Dopo l’incredibile riscoperta internazionale di “Melody”, diventata un fenomeno globale grazie alle piattaforme digitali, come avete vissuto questo ritorno di attenzione da parte di un pubblico nuovo e molto giovane? È stato qualcosa di estremamente positivo, sotto ogni punto di vista. La cosa più sorprendente è stata vedere come un brano potesse trovare una nuova vita senza i passaggi tradizionali della mediazione discografica, ma attraverso la forza spontanea delle piattaforme digitali e del pubblico. Oggi ognuno di noi porta avanti anche un’attività musicale individuale, ma questo ritorno di attenzione ci ha permesso di raccogliere il meglio della nostra storia, trasformandolo in una nuova occasione di dialogo con generazioni diverse.

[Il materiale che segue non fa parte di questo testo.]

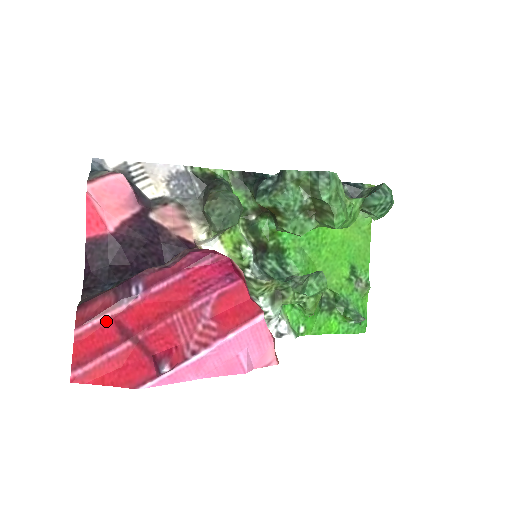
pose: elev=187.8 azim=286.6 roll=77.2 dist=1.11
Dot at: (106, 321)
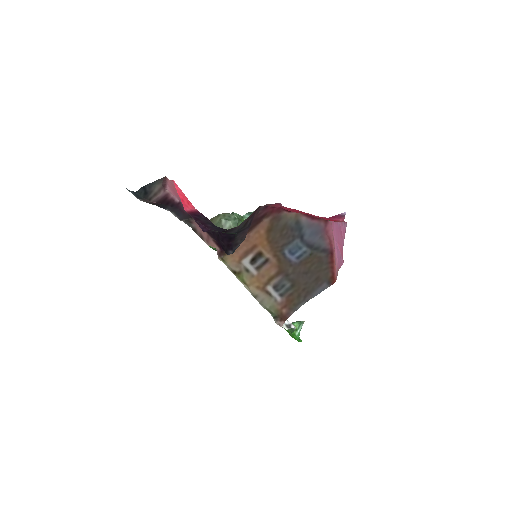
Dot at: occluded
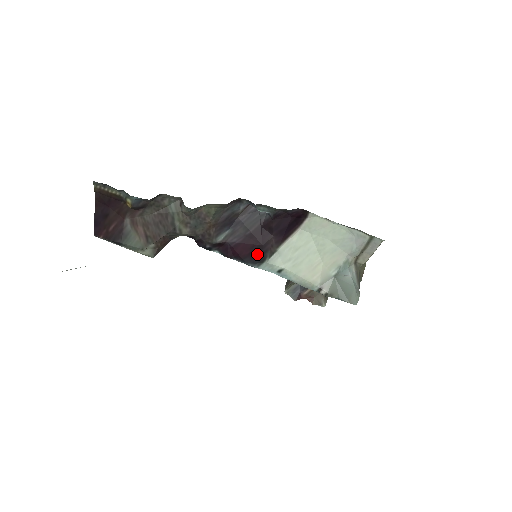
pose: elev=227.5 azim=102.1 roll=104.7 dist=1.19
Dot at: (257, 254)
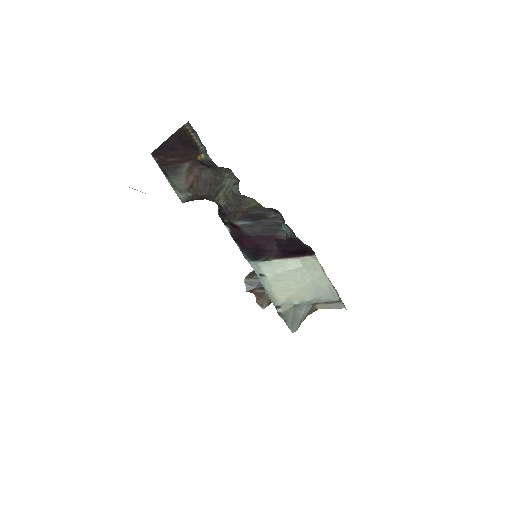
Dot at: (256, 252)
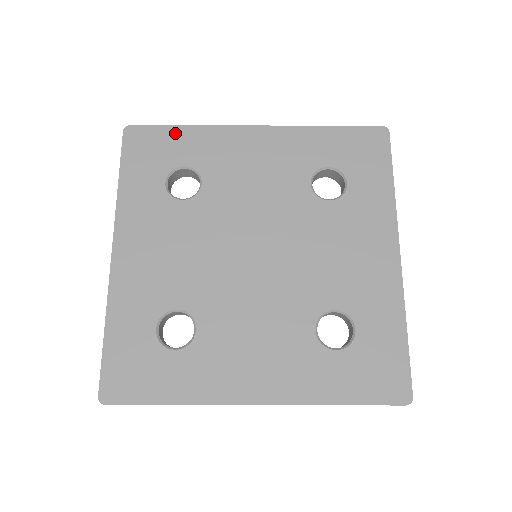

Il brano parla di resistenza, trasformazione e rinascita. Quanto questo messaggio rappresenta anche il percorso artistico e umano di Plustwo & Belen Thomas? Rappresenta pienamente ciò che è accaduto ai Plustwo nel corso degli anni. Essere musicisti non è mai semplice: è un percorso che offre grandi emozioni e benefici interiori, ma richiede anche creatività costante, determinazione e la capacità di restare fedeli alla propria identità in un ambiente molto competitivo. Sopravvivere artisticamente attraverso i decenni, vedere alcune produzioni come “Melody” ritrovare una nuova centralità e continuare a parlare al pubblico, è forse la massima manifestazione della forza della musica. Significa che certe canzoni non appartengono solo a un tempo, ma riescono ad attraversarlo.